## Records supplied
════════════════════
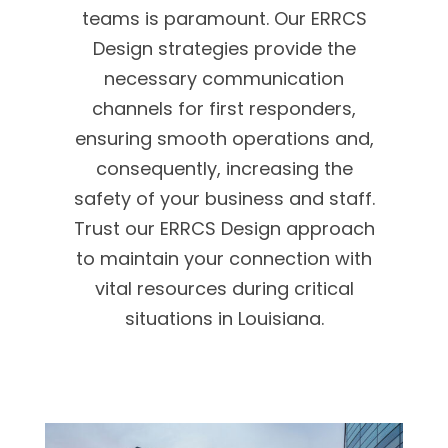
teams is paramount. Our ERRCS
Design strategies provide the
necessary communication
channels for first responders,
ensuring smooth operations and,
consequently, increasing the
safety of your business and staff.
Trust our ERRCS Design approach
to maintain your connection with
vital resources during critical
situations in Louisiana.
════════════════════
## Problem requirements
Exact copies of the entries above are needed, with every picture removed.

## Exercise response
teams is paramount. Our ERRCS
Design strategies provide the
necessary communication
channels for first responders,
ensuring smooth operations and,
consequently, increasing the
safety of your business and staff.
Trust our ERRCS Design approach
to maintain your connection with
vital resources during critical
situations in Louisiana.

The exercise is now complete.